1. i94port = destination city code,
2. i94yr = year,
3. i94mon = month,
4. i94cit = origin city code, 
5. arrdate = arrival date,
6. i94mode = travel code,
7. depdate = departure date from USA,
8. i94visa = visa,
9. City = city name
10. Latitude = latitude
11. AverageTemperature = average temperature of destination city
12. Longitude = longitude
            
#### Dimension Table - temperature data Columns:

1. i94port = destination city code extracted from immigration data
2. AverageTemperature = average temperature
3. City = city name
4. Country = country name
5. Latitude= latitude
6. Longitude = longitude
7. AverageTemperatureUncertainity = average temperature uncertainity

#### Dimension Table - I94 immigration data Events Columns:

1. i94yr = year
2. i94mon = month
3. i94cit = origin city code
4. i94port = destination city code
5. arrdate = arrival date
6. i94mode = travel code
7. i94add = address
8. depdate = departure date
9. i94visa = visa
10. visatype = type of visa

#### Step 5: Complete Project Write Up
* Clearly state the rationale for the choice of tools and technologies for the project.
 * For this project, we used the following:
   * Spark is used in order to process the immigration and temperature data.
   * Spark SQL is used to create dataframes from the input files and then perform operations on the dataframe in order to create the fact and dimension table using standard SQL. 

* Propose how often the data should be updated and why.
 * As the raw file data is present by months and due to this reason data should be updated on monthly basis.

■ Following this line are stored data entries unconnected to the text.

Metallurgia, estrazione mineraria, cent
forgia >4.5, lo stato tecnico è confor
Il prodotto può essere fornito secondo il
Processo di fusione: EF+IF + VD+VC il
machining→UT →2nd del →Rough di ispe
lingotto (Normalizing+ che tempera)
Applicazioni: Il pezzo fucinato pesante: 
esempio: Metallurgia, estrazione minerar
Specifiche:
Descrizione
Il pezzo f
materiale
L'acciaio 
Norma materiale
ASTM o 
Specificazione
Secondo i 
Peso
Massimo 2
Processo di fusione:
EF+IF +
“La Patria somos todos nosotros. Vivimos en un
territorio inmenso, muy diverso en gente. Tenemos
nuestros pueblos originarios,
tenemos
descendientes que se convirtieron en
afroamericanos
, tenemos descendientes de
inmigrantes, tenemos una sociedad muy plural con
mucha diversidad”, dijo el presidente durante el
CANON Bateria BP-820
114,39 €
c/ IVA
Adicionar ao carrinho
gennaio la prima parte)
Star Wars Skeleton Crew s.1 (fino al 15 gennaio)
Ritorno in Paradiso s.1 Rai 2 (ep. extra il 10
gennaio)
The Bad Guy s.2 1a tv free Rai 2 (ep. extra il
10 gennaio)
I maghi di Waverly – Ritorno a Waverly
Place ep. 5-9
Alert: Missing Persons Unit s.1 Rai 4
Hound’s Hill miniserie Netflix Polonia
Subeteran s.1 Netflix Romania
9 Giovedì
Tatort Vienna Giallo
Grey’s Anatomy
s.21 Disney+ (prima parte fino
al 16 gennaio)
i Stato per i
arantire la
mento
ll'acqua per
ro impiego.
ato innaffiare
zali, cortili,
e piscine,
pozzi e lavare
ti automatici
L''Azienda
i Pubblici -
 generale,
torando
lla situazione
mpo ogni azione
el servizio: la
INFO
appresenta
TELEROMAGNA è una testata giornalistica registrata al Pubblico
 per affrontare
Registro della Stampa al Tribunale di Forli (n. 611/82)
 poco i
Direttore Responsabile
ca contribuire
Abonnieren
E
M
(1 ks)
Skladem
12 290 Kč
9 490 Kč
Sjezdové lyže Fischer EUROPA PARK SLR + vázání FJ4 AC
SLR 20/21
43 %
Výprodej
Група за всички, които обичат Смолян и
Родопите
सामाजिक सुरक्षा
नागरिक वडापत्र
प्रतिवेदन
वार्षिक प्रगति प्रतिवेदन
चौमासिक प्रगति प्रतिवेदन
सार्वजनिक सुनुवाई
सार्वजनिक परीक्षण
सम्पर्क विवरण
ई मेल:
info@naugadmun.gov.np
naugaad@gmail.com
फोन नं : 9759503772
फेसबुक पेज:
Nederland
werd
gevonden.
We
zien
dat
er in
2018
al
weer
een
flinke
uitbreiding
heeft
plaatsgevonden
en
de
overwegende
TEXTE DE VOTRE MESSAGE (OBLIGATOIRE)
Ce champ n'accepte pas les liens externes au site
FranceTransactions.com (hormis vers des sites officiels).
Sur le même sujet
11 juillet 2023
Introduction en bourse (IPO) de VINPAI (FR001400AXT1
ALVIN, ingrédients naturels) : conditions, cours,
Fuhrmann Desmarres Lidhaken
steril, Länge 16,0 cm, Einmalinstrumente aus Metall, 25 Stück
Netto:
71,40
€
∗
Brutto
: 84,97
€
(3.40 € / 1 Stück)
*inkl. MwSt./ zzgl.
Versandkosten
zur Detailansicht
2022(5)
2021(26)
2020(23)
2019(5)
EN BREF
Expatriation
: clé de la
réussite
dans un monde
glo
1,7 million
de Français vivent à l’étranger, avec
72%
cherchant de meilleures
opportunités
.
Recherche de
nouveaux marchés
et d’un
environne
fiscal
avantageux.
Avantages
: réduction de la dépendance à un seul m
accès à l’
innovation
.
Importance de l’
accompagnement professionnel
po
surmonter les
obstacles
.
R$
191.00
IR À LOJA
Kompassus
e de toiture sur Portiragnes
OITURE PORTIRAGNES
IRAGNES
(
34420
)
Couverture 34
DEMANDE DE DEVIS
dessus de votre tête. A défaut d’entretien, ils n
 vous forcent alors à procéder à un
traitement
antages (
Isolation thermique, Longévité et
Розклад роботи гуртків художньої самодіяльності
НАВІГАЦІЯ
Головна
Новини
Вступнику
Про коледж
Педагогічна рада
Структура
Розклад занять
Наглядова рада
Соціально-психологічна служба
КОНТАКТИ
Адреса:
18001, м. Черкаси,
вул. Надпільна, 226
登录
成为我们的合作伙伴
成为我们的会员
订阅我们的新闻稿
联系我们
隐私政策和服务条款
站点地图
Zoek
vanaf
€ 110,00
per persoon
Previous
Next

* Write a description of how you would approach the problem differently under the following scenarios:
 * The data was increased by 100x.
   * When the data was decreased by 100x, Amazon Redshift would be used as it is a analytical database
 * The data populates a dashboard that must be updated on a daily basis by 7am every day.
   * For populating a dashboard, we must use Airflow as it can be schedules on daily basis and time can also be fixed, DAG should be created in Airflow which also send email on failures
 * The database needed to be accessed by 100+ people.
   * Use Amazon Redshift because of its auto scaling and able to deal with heavy workloads.